Report every line of the records that contains the string "label".

- **Data shown**
::::::::

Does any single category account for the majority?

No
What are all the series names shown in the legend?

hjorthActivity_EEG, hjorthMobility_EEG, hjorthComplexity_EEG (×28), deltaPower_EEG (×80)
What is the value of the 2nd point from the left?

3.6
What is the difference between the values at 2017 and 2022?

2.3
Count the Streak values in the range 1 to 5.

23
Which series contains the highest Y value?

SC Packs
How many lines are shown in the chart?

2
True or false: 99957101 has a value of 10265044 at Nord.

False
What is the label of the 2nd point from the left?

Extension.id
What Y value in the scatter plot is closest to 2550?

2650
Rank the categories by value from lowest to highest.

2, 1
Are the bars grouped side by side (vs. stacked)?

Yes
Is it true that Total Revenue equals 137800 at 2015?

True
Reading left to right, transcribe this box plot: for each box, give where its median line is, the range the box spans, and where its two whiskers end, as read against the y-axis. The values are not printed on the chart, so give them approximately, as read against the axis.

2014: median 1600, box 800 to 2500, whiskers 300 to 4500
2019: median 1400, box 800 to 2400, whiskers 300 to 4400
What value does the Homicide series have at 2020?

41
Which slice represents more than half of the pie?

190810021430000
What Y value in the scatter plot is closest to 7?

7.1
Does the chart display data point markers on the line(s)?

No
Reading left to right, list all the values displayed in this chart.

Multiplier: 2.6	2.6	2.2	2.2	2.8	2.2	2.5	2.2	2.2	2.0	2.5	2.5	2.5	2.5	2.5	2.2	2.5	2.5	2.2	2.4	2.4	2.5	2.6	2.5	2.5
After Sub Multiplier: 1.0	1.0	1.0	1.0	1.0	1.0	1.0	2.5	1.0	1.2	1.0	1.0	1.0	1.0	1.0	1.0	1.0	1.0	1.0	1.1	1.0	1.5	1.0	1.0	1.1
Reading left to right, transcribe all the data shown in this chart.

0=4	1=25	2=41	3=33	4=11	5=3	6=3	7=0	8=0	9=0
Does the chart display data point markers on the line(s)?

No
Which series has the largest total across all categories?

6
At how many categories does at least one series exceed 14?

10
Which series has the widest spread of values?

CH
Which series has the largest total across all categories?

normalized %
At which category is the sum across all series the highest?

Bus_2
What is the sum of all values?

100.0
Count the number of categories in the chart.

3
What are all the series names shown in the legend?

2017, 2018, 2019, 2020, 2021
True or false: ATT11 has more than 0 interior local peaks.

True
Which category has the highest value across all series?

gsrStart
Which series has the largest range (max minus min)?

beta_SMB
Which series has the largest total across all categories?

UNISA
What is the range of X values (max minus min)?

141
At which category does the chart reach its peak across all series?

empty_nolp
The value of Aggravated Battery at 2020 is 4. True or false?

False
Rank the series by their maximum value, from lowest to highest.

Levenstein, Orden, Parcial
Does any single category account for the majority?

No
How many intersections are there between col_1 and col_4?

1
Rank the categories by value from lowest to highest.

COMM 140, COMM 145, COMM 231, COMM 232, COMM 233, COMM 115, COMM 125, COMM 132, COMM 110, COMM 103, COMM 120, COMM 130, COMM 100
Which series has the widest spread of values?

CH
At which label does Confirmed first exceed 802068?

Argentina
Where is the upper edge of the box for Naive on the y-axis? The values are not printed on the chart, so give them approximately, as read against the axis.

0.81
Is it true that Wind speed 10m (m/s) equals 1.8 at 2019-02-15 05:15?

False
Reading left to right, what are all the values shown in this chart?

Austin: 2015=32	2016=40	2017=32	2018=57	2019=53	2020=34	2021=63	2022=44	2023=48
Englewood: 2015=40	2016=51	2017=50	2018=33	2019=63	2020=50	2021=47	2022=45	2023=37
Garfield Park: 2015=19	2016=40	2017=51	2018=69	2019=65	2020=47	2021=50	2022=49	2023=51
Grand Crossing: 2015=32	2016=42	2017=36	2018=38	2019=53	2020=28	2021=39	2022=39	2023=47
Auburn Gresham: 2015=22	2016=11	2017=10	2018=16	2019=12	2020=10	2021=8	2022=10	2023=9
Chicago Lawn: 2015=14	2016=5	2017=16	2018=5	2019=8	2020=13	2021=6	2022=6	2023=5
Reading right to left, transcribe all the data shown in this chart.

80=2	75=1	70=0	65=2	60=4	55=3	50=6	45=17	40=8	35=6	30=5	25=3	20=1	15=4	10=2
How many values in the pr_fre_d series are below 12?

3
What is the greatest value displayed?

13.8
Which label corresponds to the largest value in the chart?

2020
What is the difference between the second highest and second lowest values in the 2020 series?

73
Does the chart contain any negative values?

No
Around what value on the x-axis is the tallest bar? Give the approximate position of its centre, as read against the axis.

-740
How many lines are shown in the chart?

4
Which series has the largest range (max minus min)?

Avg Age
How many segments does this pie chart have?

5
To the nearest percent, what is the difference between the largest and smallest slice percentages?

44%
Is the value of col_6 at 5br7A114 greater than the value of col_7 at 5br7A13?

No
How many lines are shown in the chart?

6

::::::::

- **Task solution**
What is the label of the 2nd point from the left?
At which label does Confirmed first exceed 802068?
Which label corresponds to the largest value in the chart?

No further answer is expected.